Cory suggests that neoclassical economics commits a fallacy of self reference by assuming all motives would have been guided by a calculated self-interest. In other words, all motives in the standard textbook describe motivations as a rational self interest. And this was good. For as we were taught in econ 101, the invisible hand provided a greater good, namely, freedom allowing individuals within to society to engage in voluntary transactions that had benefits beyond the butcher’s motive to make a profit. However, trivializing empathy, cooperation, and altruism, as simply tastes and preferences, he notes, fails to consider that every supply and demand curve has an implicit duality of ego and empathy, particularly at equilibrium.
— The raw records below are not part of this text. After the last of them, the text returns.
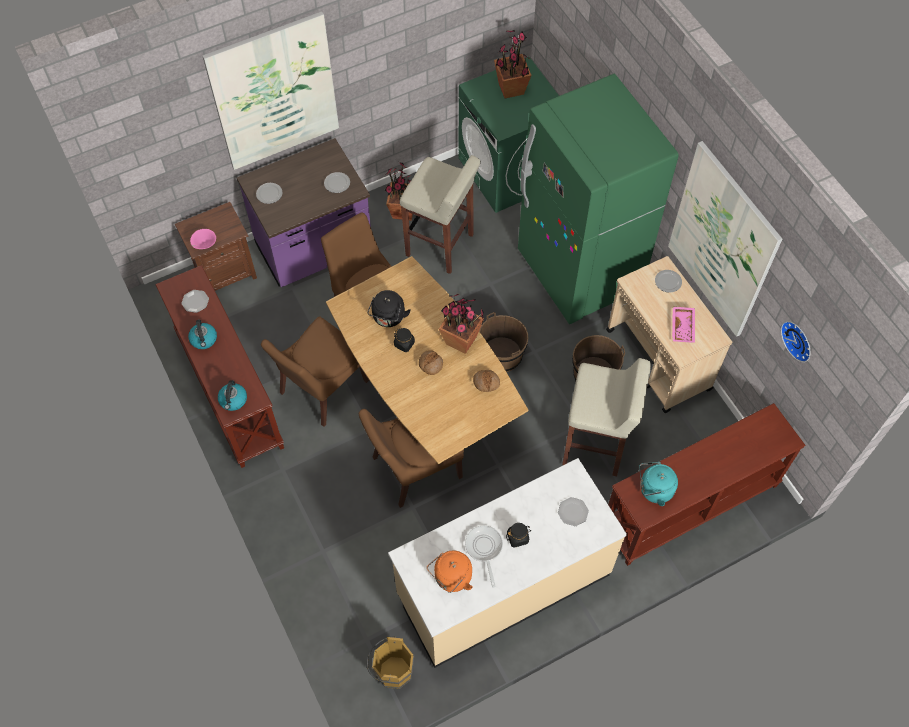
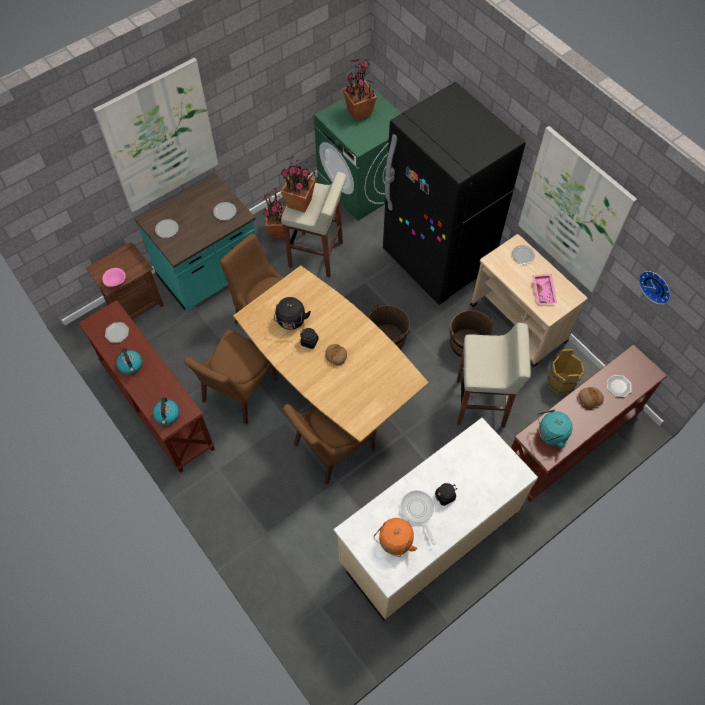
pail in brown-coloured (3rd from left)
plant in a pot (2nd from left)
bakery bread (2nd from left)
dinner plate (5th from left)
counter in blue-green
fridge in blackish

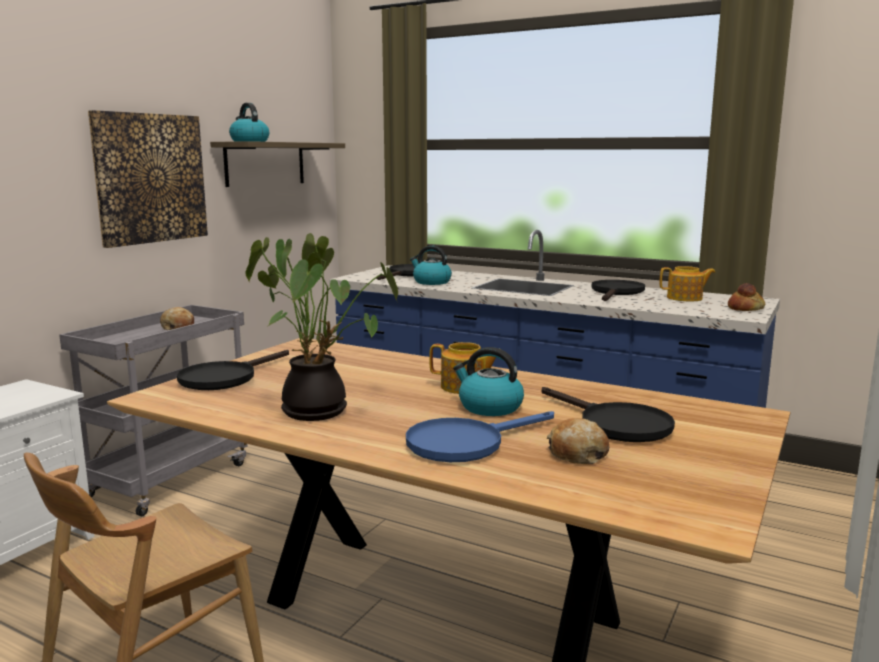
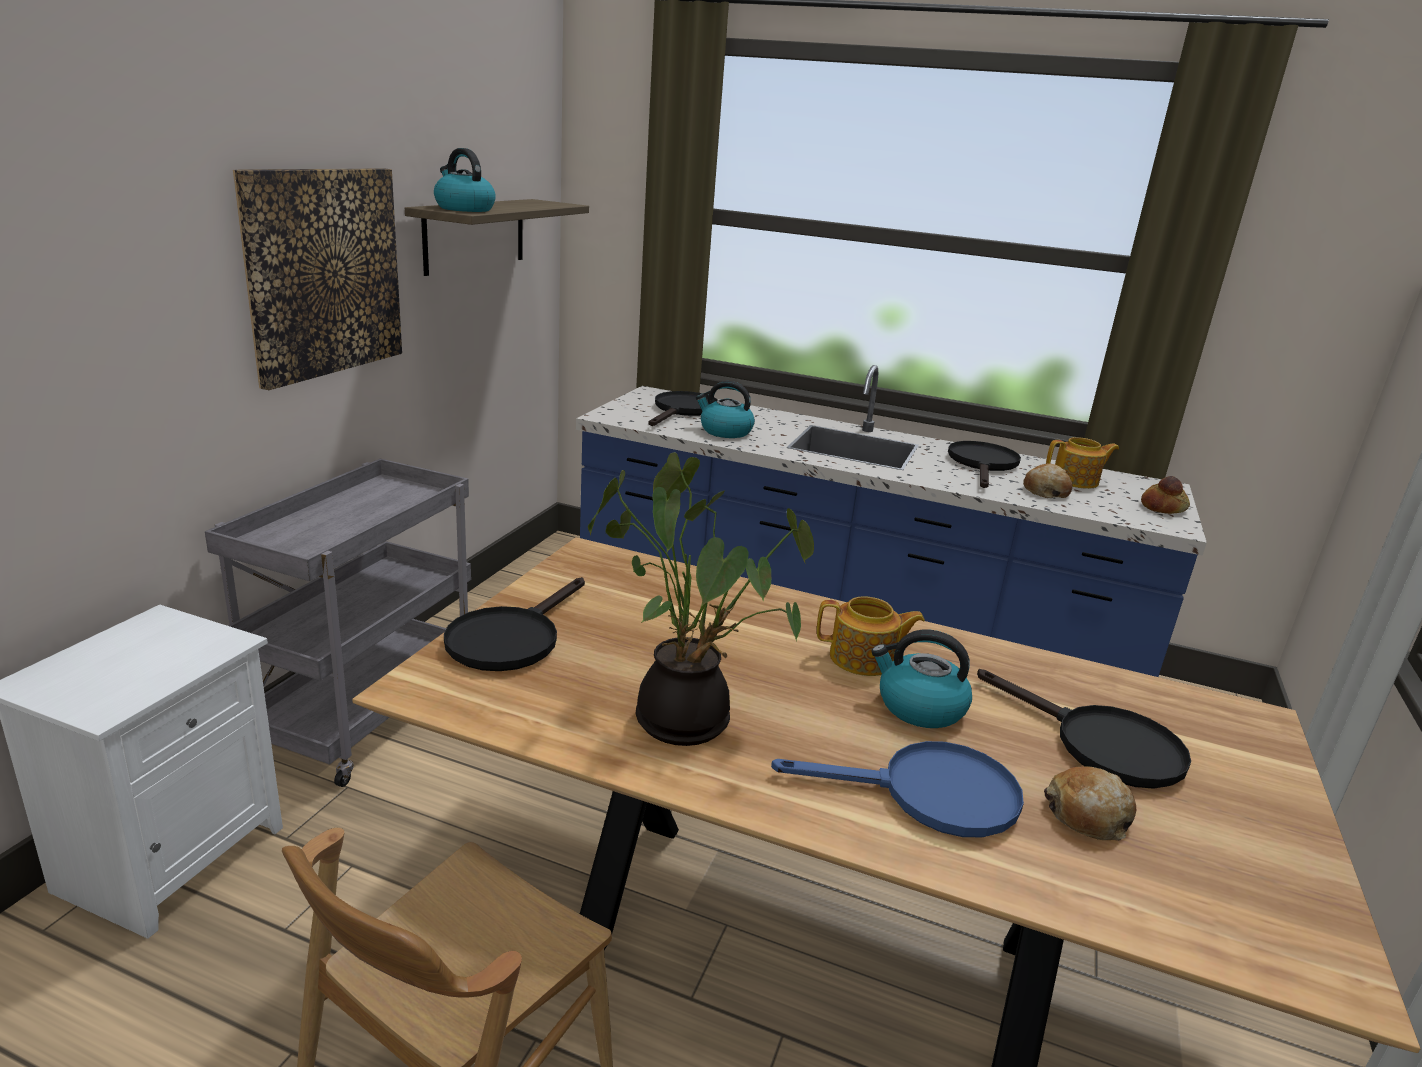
bakery bread (1st from left)
skillet in blue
Supplier performs an empathetic role, while the demander performs an egoistic role.

Thus, the structure of the market epitomizes an institutional form of this duality. Entering into an exchange results in give-and-take that requires mutual benefit, reciprocity, and respect for self and others, or ego and empathy. All of the complex interactions at the market, Morris contends, were derived from this evolutionary process. This he claims is the derivation of price and that markets couldn’t have been maintained by self interest alone. Without empathy, no one would have known how to respond to participants in the market. Market behavior tends toward a balance, a unifying link between neuroscience and social exchange theory, not necessarily the elusive dynamic taught in microeconomics textbooks as the hand of a deity, Newtonian mechanics, or any other process favored by the author of a textbook.
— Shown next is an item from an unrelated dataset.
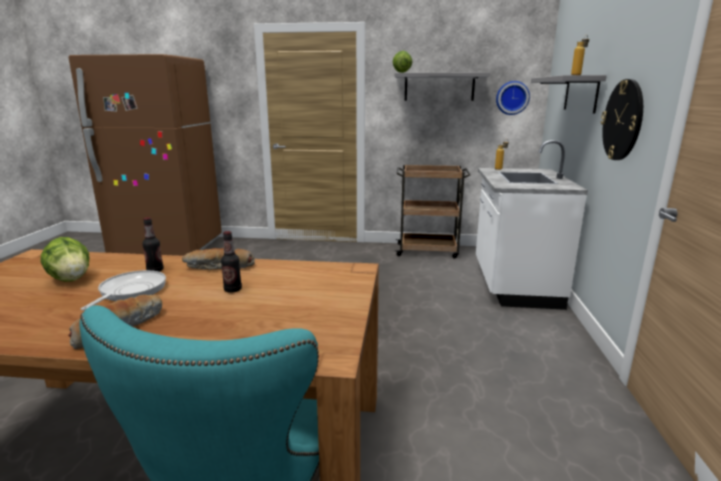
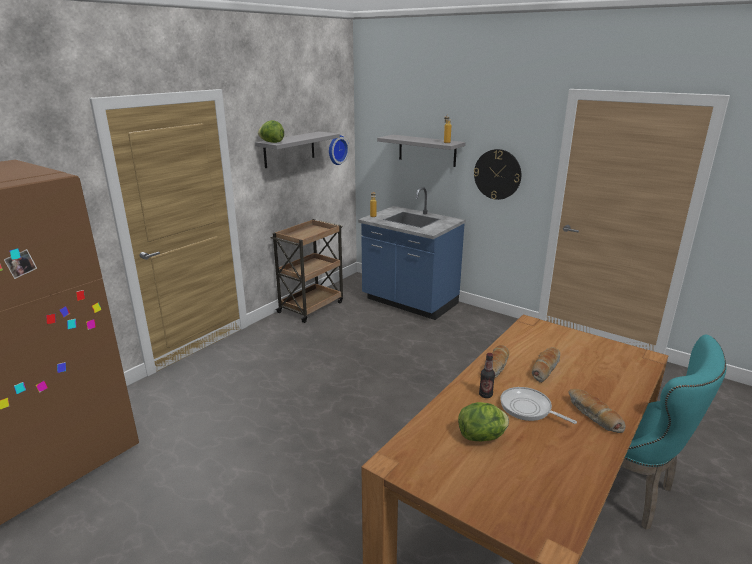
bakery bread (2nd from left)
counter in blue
Neural network models express this observation onto mathematical operations by which a behavioral tension would equal a numerator (ego) divided by the denominator (empathy).  This CSN model, the researcher suggests translates to an equilibrium price in microeconomic theory (demand/supply) and a political tension in the political economy (domination/subordination), more or less. Neither dinosaurs nor crocodiles have been know to create markets. I found the essay intriguing. The implications were profound. Since all exchange is social by its nature, not necessarily financial, the theory of the firm can be interpreted as a social construct. The resulting dual motive theory calls into question the self-interested homo economicus revealed in micro textbooks. By focusing on this self interest, ethical issues will arise within the firm. If self interest is at the heart of all exchange, then genuine concern might be a sham; cynicism is not always a great trait. This looks like one of the justifications for greed. 

The balance suggested by the dual motive theory explains both the derivation of price and a statement of the nature and source of ethics.
Altman, Morris. Handbook of Contemporary Behavioral Economics : Foundations and Developments.
Armonk, NY, USA: M.E. Sharpe, Inc., 2006. p 36.